We had the good fortune of connecting with LaKaye Mbah and we’ve shared our conversation below.
Hi LaKaye, can you walk us through the thought-process of starting your business?
The decision to start working for myself started out of necessity. I worked full time as a photographer and administrator for a local magazine that I truly loved and admired. The focus was on creating social change through art and culture in Baltimore City. I photographed everything from food at newly opened restaurants to portraits of local activists. However, in 2008, I was laid off during the recession when many printed magazines started to shut down. The publisher suggested I start freelancing since there weren’t many full-time photography opportunities. It’s been an adventure since then, but I wouldn’t trade the experience.
Let’s talk shop? Tell us more about your career, what can you share with our community?
I’m proud of the process I’ve built for my clients. Prior to each session we have a consultation so I can learn how they want to be photographed. We discuss details like clothing, hairstyles and the overall mood of the shoot. At the session, I work with amazing makeup artists who make the likes look and feel amazing. Once they’re prepped and dressed, I help them settle into poses that help them feel less camera shy. A few days after the shoot, I walk them through selecting the best images for their home or marketing. I’m there to help my clients the entire step of the way. The whole process is really fun!
There are photographers who are technically more proficient, who have better gadgets and more expensive equipment. However, what I bring to the table is a deep desire to have my clients feel like they’re the best versions of themselves and have photos they’re proud to share with everyone. There has been a lot of trial and error to get to where I am now. I feel lucky to be an artist who earns a living doing what I love.
If you had a friend visiting you, what are some of the local spots you’d want to take them around to?
I live in Hampton Roads which is called the Seven Cities. Chesapeake, Hampton, Newport News, Norfolk, Portsmouth, Suffolk and Virginia Beach are all within driving distance. This area is a military hub and there are a lot of family activities. I’m from Virginia Beach and my studio is in located in Norfolk, so I spend most of my time in these cities.
There’s just so much to do so I’ll give you my favorite destinations by category:
James Wise Gallery at Norfolk State University (Norfolk): It’s a small, but mighty gallery and regularly features artwork by international, local and student artists.
Chrysler Museum (Norfolk): Home to some incredible works of art.
NEON District (Norfolk): Take a walking tour of colorful murals and home of the NEON Festival that takes place in the fall.
VIBE District (Va Beach): Another walkable area with plentiful murals not far from the oceanfront.

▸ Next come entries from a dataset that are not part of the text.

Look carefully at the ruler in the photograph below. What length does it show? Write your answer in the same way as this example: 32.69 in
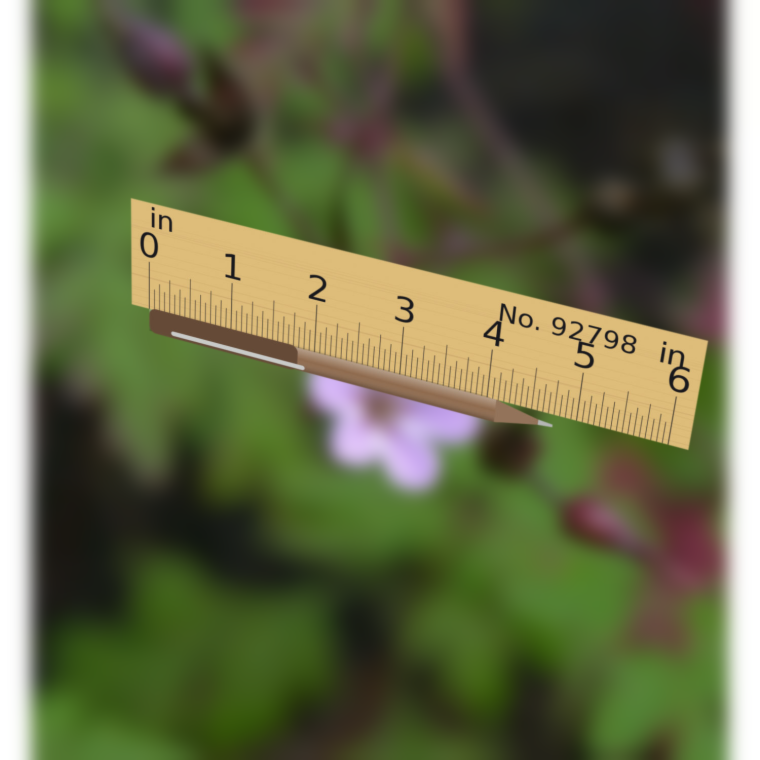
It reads 4.75 in
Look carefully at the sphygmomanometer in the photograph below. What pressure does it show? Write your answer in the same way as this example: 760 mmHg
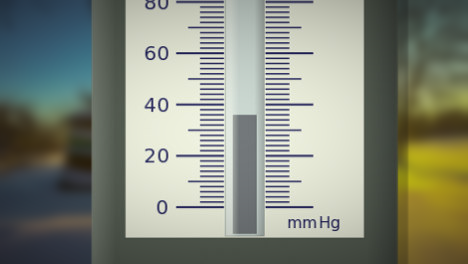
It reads 36 mmHg
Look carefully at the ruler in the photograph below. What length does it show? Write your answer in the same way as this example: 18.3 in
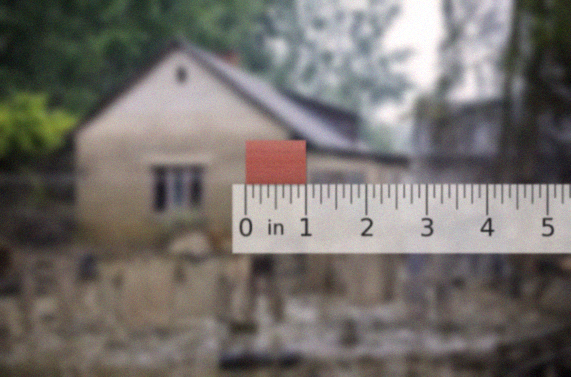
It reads 1 in
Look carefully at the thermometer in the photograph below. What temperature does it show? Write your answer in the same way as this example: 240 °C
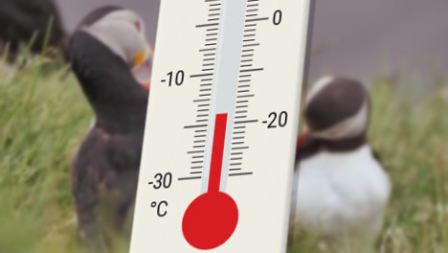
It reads -18 °C
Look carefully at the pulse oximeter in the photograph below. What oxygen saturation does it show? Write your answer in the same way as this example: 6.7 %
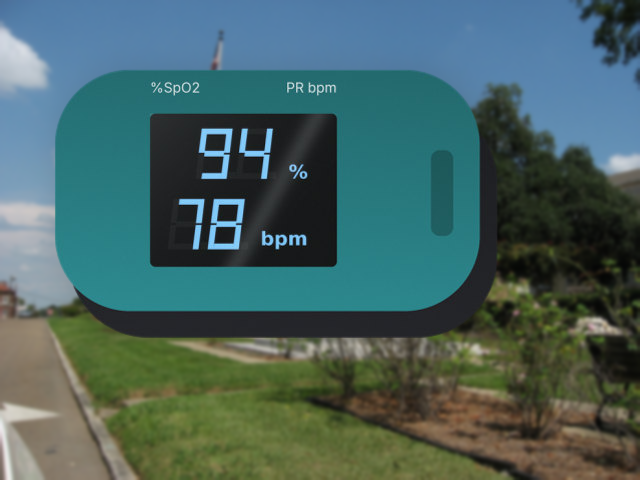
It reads 94 %
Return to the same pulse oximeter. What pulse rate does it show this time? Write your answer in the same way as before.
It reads 78 bpm
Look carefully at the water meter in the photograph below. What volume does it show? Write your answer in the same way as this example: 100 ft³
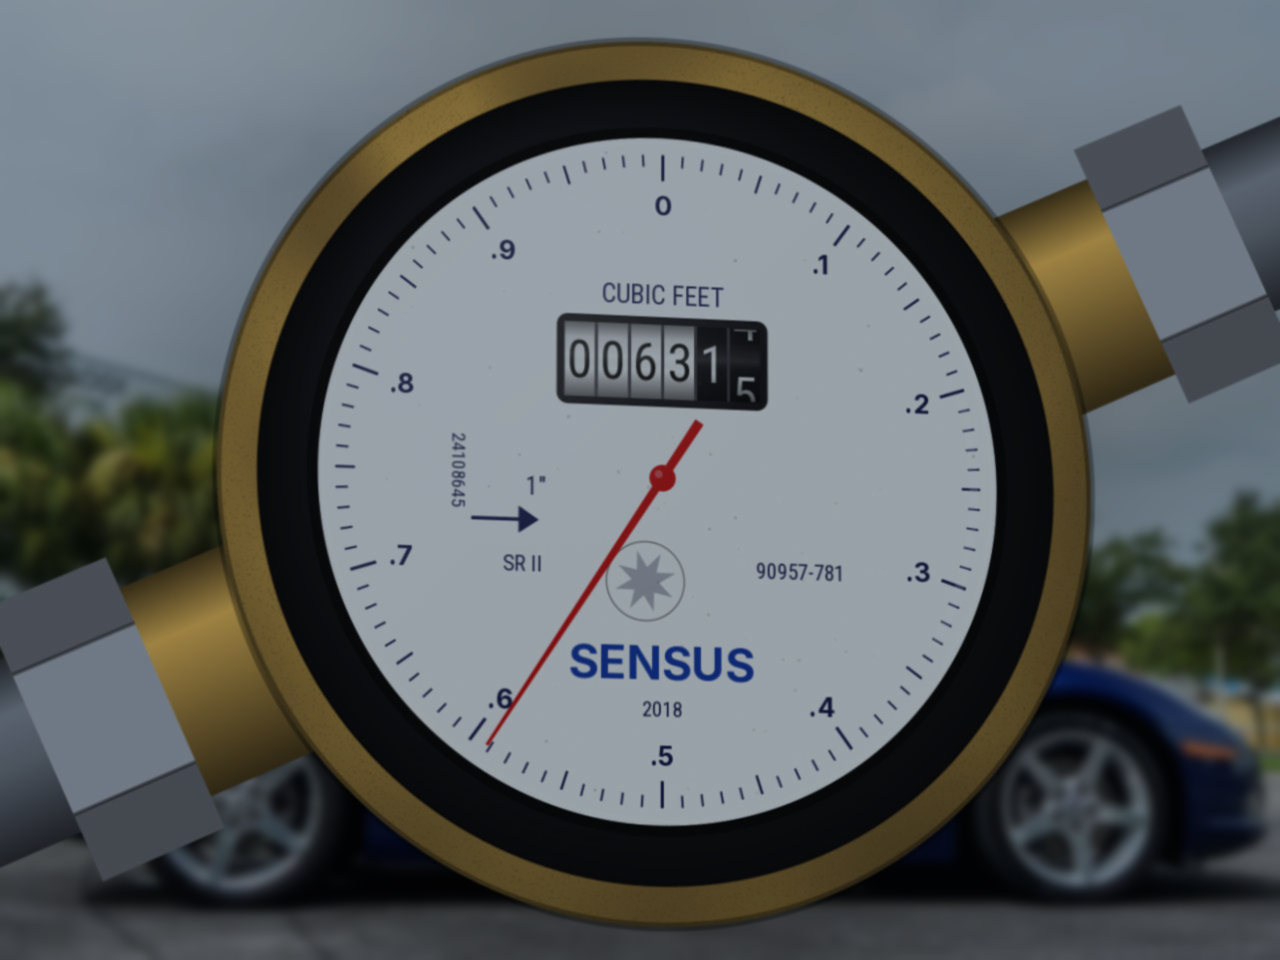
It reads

Virginia Museum of Contemporary Art (Va Beach): Amazing installations from national and local artists and entrance is free.
Oceanview/East Beach (Norfolk): My favorite beach in the area because it’s much less crowded, it’s great for kids because the water is shallow, and there are incredible sunsets since it’s on the bay.
The Oceanfront (Va Beach): It’s a very long strip of beaches, hotels, restaurants and attractions. You can get a hotel with a water view and walk down the street for dinner or drinks.
Sandbridge (Va Beach): If you have a large group of people, consider renting a house in Sandbridge. It’s away from the tourist area and feels very private.
Selden Market (Norfolk): One of the best places to support local micro business owners and artists.
Town Center (Va Beach): Lots of food and popular stores like West Elm and Anthropologie.
The Glass Light Restaurant (Norfolk): This is my favorite place in all of Hampton Roads. The ambiance is excellent and the drinks are unique and tasty. There is an upscale menu, but they have the best french fries I’ve ever had in my life.
Handsome Biscuit (Norfolk): Sweet potato biscuit sandwiches. What can be better? This is close to my studio and it’s great for a quick bite.
The Grain (Norfolk): This is one of three restaurants at the Hilton Hotel called The Main in Downtown Norfolk. The Grain is on the rooftop and you can see gorgeous views of downtown.
Who else deserves some credit and recognition?
My biggest supporter was my mother. I credit her for supporting my decision to work for myself and never trying to douse my fire with negativity and doubt. Among many things, she was an educator, entrepreneur, writer and jewelry maker. Being of service was of utmost importance to her and she was active in the community for almost 65 years. For ten years she published a local non-profit newspaper that highlighted community service activities in Hampton Roads, which honored dozens of organizations and hundreds of community service volunteers. When I think about my road to entrepreneurship and teaching, it all leads back to her. I’m so grateful to have learned what it means to care for others from her.
I’m also deeply appreciative of my friends who are also entrepreneurs. The conversations I’ve had with Naché Snow (nachesnow.com), Sherrie Tennessee (IG:@thespasos) and KaNikki Jakarta (kanikkij.com) have been invaluable. Sometimes it’s nice to nerd out on the details of growing a business and have people know what you’re talking about.
Lastly, I have to mention Tiffany Aliche, at thebudgetnista.com. I don’t know her in real life, but she’s a mentor in my head. Her financial and business advice is invaluable and I’m inspired by the integrity she infuses into her businesses.